Matahari mengintip di pagi hari |
Awan-awan cantik dari puncak Inerie |
Sungguh indah bentuk awan, pemandangan kampung adat,
cahaya matahari dan lelah yang terobati dengan senyum bangga saat berada di
puncak gunung. Saya sempat merenungi apa filosofi dan mengapa banyak orang mau
mengorbankan lelahnya untuk mencapai sebuah puncak yang terus terang bukanlah
hal mudah. Saya sempat memperhatikan kawah gunung Inerie yang masih
mengeluarkan aroma belerang dan ternyata kami hanya menginjak puncak 1, yaitu
patahan gunung yang ada di sisi kawah. Untuk mencapai puncak 2, masih harus
menjajal medan yang cukup berat dan sepertinya si Om Guide juga tidak berminat
mengantarkan kami kesana. Kami pun mulai berfoto kece di puncak dan menikmati
bekal yang kami bawa. Gunung Inerie mempunyai ciri seperti gunung api aktif
yang tandus tanpa hutan dan garisnya hampir menyerupai pyramid. Sekitar 1 jam
di puncak dan sinar matahari yang makin menyengat, kami pun mulai menuruni
setapak demi setapak dan ternyata perjuangan lebih berat lagi, saya sempat
terjatuh dan mengalami kejang otot hamstring dan sangat sulit untuk bangkit.

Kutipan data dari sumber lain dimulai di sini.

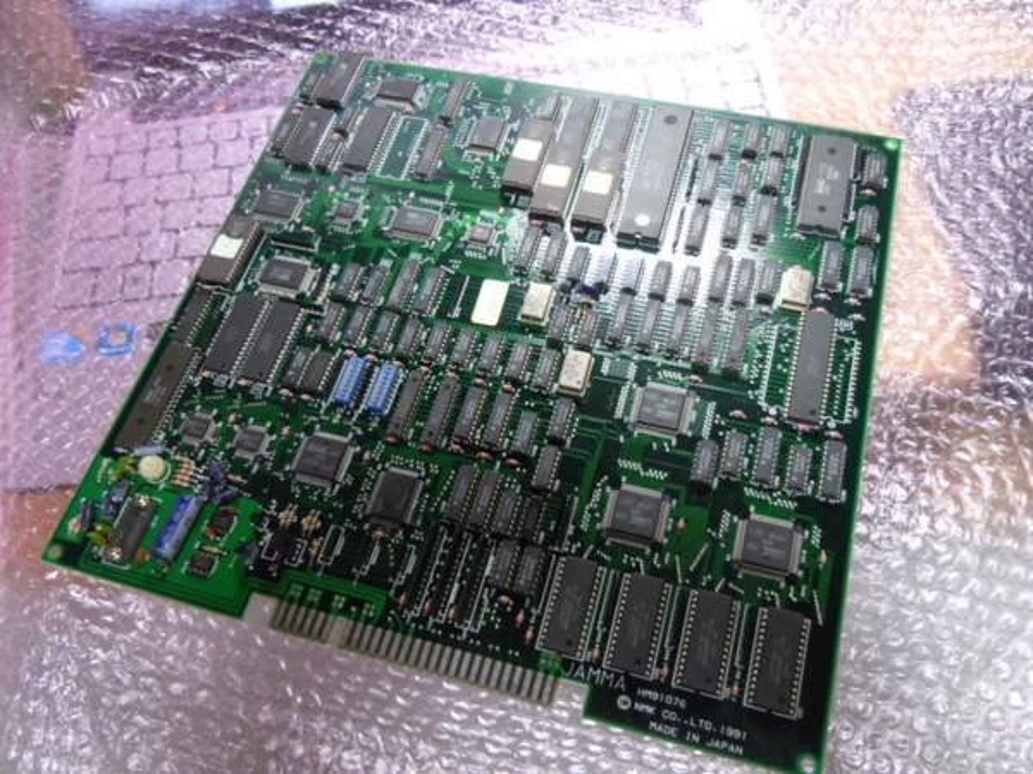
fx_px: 895
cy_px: 387
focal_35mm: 30
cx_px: 516
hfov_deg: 60.0
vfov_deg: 46.8
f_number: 3.5
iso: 400
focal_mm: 5.4
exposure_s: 1/13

Kembali saya harus menerima kenyataan untuk dituntun kembali.
Di tengah perjalanan,
si om guide memutuskan untuk melalui jalur pasir dengan cara membenamkan kaki
di pasir dan kemudian mari kita meluncuurrrr…..Sungguh pengalaman tak
terlupakan, tapi itu tidak lama kawan-kawan. Kembali lagi kami harus berjalan
menuruni lereng gunung Inerie. Saya cukup kaget melihat kecuramannya, dan
ternyata ketika gelap tadi kami memanjatnya. Di sini saya mulai merenungi bahwa
benar ketika kita mendaki gunung, bukan gunung dan ketinggian yang kita
taklukkan tetapi diri kita sendiri. Bagaimana kita harus bangkit ketika
terjatuh, menahan sakit karena tidak ada pilihan, jiper melihat tingginya
gunung, menyesali kenapa harus ikut-ikutan mendaki, membayangkan tempat tidur
ketika harus melangkah di kegelapan dan bagaimana kita saling menunggu teman.
Perjalanan yang sangat jauh, ya untuk mengenal diri sendiri. Terimakasih wanita
cantik Inerie telah mengajarkanku arti sebuah perjalanan dan betapa indahnya
pulang ke rumah tak lupa telah mewujudkan salah 1 mimpiku di usia 20.